Right now less than 10k are updated daily, the problem is that we don't have the last_edited_date in our database so I'll have to create a method to do that. I do have another layer that has just 22k records, and I do the overwrite daily without any problem using the same approach. I'll check how manually check the updates inside an audit table we use. Thanks for the suggestion.
Hey @jcarlson ,
how do you using the last_edited_date timestamp with pandas.dataframe.compare? We have an enterprise sql server 2019 that we'd like to somehow update data with our published layers arcgis online. Autmating something has been quite difficult. We've tried using python to overwrite layers which breaks and geojson seems to be a hit or miss in terms of breaking. We can't seem to find any working examples to setup a workflow
Edits only happen on one side of the process, so the last_edit timestamp isn't included in the comparison. We just use it to identify features which have been recently edited, but you could easily run the comparison against the entire layer. Just takes longer.

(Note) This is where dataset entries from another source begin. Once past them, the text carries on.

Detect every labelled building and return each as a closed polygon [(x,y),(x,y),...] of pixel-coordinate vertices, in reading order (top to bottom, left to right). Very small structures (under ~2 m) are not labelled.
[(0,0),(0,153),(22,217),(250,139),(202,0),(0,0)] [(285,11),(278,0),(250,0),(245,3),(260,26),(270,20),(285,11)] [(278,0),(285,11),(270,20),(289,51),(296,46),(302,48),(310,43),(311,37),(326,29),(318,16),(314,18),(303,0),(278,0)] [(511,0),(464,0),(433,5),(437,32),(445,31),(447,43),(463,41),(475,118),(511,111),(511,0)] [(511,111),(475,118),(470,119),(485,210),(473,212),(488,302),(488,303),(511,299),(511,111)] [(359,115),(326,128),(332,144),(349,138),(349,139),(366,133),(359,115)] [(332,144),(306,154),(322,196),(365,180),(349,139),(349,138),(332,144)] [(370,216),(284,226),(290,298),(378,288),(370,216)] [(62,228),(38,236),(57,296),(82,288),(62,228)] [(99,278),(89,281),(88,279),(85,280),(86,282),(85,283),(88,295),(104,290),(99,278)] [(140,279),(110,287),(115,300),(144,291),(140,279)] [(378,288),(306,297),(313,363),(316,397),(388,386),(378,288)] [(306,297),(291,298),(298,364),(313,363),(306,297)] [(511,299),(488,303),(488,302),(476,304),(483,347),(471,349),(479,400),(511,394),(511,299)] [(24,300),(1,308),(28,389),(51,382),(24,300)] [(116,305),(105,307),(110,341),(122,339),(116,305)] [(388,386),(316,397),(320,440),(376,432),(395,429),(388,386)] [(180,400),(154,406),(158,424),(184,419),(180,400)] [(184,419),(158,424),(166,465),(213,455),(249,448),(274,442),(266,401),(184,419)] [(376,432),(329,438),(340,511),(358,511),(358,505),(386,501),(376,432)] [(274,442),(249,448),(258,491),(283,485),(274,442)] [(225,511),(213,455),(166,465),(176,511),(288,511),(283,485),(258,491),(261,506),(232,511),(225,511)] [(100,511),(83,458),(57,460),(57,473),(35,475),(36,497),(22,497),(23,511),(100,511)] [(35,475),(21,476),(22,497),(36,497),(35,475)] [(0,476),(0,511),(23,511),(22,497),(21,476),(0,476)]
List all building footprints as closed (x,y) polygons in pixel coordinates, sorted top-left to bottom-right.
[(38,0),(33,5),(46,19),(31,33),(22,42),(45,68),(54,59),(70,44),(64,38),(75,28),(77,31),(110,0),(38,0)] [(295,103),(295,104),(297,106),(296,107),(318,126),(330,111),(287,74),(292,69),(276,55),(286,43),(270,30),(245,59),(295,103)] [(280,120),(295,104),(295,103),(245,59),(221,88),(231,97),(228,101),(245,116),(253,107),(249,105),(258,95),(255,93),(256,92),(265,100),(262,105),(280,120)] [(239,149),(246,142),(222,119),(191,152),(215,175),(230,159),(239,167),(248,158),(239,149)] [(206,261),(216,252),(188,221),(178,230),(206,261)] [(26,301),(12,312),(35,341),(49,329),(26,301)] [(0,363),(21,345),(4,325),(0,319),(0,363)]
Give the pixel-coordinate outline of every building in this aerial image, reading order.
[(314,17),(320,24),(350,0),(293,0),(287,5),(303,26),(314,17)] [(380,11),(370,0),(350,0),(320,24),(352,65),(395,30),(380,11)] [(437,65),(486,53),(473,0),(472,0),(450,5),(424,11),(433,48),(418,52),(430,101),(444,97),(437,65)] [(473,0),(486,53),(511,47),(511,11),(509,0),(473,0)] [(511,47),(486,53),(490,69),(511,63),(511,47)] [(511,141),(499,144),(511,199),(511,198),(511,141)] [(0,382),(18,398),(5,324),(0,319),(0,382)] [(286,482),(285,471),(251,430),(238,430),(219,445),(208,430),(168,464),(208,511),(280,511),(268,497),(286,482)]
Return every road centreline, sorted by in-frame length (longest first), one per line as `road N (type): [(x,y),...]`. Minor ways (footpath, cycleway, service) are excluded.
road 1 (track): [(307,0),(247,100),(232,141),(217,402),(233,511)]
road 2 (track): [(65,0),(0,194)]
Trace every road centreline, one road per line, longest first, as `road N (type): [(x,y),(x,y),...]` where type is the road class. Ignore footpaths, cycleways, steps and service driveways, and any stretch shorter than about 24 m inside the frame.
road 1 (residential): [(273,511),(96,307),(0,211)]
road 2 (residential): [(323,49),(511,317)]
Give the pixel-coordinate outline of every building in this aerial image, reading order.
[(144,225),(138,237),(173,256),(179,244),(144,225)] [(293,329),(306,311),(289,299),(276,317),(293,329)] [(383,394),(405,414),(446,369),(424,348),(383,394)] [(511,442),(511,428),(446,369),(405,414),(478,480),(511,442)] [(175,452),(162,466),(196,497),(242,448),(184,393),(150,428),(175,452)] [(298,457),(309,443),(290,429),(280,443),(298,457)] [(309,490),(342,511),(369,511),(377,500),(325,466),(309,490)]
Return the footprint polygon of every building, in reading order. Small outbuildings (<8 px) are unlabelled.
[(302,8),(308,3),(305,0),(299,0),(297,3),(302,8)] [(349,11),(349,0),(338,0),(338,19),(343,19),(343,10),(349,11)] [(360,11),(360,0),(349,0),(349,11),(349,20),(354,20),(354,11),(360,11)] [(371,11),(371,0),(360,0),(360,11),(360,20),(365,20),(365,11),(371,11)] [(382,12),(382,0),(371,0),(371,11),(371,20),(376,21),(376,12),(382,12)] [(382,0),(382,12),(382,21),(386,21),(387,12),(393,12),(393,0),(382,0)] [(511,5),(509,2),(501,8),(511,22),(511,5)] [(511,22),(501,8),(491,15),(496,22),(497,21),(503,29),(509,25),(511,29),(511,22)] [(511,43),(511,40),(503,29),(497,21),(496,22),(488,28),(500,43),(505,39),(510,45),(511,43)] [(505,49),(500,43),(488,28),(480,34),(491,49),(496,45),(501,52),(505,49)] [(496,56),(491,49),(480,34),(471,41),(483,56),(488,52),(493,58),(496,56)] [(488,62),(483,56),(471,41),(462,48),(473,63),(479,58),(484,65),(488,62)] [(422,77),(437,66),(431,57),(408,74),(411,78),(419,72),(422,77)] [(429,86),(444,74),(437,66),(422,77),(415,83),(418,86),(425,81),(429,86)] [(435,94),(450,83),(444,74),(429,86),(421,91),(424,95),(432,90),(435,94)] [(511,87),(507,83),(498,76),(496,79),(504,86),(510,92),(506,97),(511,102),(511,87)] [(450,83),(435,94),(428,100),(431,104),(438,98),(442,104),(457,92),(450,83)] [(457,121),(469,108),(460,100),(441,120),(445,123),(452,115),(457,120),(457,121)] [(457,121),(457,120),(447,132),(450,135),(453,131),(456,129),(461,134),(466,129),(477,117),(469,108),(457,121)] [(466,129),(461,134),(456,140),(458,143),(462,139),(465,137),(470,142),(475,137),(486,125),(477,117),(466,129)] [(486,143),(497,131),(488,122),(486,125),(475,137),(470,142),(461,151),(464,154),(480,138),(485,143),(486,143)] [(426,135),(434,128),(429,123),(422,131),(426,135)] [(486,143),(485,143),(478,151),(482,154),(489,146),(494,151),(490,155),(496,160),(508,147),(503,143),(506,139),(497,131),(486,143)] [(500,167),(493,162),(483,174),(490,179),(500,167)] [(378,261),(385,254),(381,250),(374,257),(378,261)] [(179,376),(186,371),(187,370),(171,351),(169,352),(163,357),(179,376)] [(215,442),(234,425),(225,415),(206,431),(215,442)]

I put a much-simplified version of the process into a GitHub repo for a presentation recently, which you can find here: https://github.com/jdcarls2/ilgisa-2022/blob/main/hosted-copy/hosted-copy.ipynb
This is the exact problem I've been bumping into for at least a year, overwrites are unreliable.
I will try your suggestions. Typically I update the base layers we use and I end up having to delete services and am forced to update maps. I've even done some scripts to find what maps use the broken layers to speed up those 11th hour repairs.
I have found that vector tile layers are pretty easy to update, usually, and the "replace" function works. Sadly you can't query them with Esri code (I am pretty sure Openlayers can!) so I still have feature layers (that break on overwrite) on top of the vector tiles so I still have to come up with a reliable way to update in place.
Aha I hit that case where it ALWAYS returns "success" too, so I added code at the end of the overwrite operation that does a query on the finished layer to make sure it's really there. When I do stuff like that I always put (sometimes less than complimentary) comments into the Python so that I can figure out why I did it in 6 months.
It's a joy to me to test something like this in 6 months or a year and find out I can safely delete the extra code. Usually I leave it in if it's not a time sink, extra testing leads to more confidence in the results.